The new testing tier: gradcheck¶
Per-op tests against PyTorch are necessary but not sufficient. PyTorch could itself be wrong (it isn't, but humor the paranoia), and the cross-check only verifies on the specific shapes you wrote tests for.
gradcheck is the empirical alternative: given a function f: Tensor → Tensor and input x, compute the gradient two ways:
- Autograd:
y = f(x); y.sum().backward(); return x.grad. - Finite differences: for each element
xᵢ, perturb toxᵢ ± ε, compute(f(xᵢ + ε) - f(xᵢ - ε)) / 2ε. Assemble into a vector. This is the numerical gradient.
The two should agree at FP64 to ~1e-5 with ε = 1e-7. Disagreement means the autograd is wrong.
Gradcheck is slow (O(n) function evaluations per element) but definitive. It catches bugs PyTorch comparison would miss — e.g., a backward that happens to be correct for the test inputs but wrong in general.
Phase 8 makes gradcheck part of the standard test toolkit and runs it on every op for at least one shape.
The other new testing tier: hypothesis property tests¶
hypothesis generates random inputs. We tell it: "give me random tensor shapes (rank 1–4, dims 1–8), random ops from this list, and for all such random combinations, gradcheck must pass". Hypothesis automatically searches for minimal counterexamples when something fails.
In practice, hypothesis finds shape edge cases that hand-written tests miss:
- Rank-0 tensors (scalars).
- Size-1 dimensions.
- All-zero tensors.
- Tensors with shape
(1, 0, 3)(zero-size dim).
Phase 8 sets up hypothesis once; future phases reuse the same harness.
Why no in-place ops¶
PyTorch supports x.relu_() (in-place). minitorch.tensor will not.
The reason: in-place ops break the DAG. If _backward for c = relu(a) captures a.data to compute the mask, and then someone does a.data[mask] = 0 between forward and backward, the closure sees the new (zero) data and computes the wrong gradient.
PyTorch handles this with version counters and warnings.

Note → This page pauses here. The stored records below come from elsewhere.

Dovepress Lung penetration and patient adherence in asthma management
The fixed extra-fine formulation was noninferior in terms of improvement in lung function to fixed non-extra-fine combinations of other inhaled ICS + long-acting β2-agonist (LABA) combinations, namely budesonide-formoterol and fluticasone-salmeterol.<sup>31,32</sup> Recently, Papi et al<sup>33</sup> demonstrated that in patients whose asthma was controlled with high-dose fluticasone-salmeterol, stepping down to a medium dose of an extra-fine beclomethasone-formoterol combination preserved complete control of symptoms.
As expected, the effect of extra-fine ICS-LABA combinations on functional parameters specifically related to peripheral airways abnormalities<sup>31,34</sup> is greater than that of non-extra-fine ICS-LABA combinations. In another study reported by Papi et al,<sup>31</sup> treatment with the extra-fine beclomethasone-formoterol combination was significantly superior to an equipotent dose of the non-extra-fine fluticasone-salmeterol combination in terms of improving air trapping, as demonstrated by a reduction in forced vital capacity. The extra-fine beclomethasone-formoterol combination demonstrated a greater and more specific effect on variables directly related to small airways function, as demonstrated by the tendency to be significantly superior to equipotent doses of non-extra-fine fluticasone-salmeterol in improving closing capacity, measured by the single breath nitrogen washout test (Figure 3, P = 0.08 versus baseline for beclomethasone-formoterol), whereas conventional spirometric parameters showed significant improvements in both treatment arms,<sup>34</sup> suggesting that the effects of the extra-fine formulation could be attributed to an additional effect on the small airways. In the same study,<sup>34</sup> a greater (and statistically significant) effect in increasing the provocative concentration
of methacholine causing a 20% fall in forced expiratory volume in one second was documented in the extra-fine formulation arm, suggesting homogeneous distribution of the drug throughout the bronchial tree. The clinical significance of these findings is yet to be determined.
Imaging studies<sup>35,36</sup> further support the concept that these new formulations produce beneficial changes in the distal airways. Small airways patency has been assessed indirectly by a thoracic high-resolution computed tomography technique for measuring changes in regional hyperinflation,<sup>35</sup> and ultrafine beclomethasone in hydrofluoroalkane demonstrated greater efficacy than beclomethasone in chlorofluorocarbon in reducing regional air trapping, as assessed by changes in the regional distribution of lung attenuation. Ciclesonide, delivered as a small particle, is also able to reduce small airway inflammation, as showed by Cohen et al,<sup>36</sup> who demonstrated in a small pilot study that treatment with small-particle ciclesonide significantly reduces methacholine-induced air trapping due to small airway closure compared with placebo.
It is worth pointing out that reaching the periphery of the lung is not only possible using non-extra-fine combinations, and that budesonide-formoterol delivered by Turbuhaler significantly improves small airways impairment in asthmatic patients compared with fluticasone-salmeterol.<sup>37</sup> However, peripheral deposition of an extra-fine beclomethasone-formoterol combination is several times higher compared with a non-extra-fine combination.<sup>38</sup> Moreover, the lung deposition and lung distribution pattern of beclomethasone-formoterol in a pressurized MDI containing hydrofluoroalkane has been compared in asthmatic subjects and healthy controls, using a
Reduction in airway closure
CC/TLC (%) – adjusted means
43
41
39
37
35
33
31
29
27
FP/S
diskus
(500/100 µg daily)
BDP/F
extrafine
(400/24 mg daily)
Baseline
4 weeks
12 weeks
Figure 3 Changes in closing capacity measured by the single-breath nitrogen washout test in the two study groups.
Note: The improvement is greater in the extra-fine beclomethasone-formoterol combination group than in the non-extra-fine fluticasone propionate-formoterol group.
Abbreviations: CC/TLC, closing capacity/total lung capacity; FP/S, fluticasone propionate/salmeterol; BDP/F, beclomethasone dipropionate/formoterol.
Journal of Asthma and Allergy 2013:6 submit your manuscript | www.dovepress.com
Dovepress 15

We handle it by not supporting in-place at all. Cleaner pedagogically. Slightly less memory-efficient. The trade-off is right for our scale.
(Phase 25, PyTorch internals, will explain how PyTorch makes in-place safe. For now: don't.)
What "Borja writes the body" looks like in Phase 8¶
Phase 7 was ~150 LOC. Phase 8 is ~400 LOC. The bigger size doesn't change the contract:
- Claude writes BLUEPRINT, theory, lab statements, test stubs.
- Borja writes
tensor.py. - Solutions appear at phase open after Borja's prior decisions are visible.
Phase 8 is one of the longest in the curriculum. Plan ~25–30 study hours. Resist the urge to skip ops; the 20-op coverage is what makes the resulting library trustworthy for Phases 9–22.
One-paragraph recap¶
Tensor autograd is the same algorithm as scalar autograd, with two new sources of complexity bolted on: broadcasting (which must be reversed in backward by summing along expanded axes) and non-trivial per-op derivatives (matmul, softmax, cross-entropy). The testing tier escalates correspondingly: per-op PyTorch cross-checks, gradcheck for empirical verification, hypothesis for random-shape fuzzing. By the end of Phase 8, Borja owns ~400 LOC of Tensor code that does what PyTorch does at smaller scale, with every gradient verified two ways.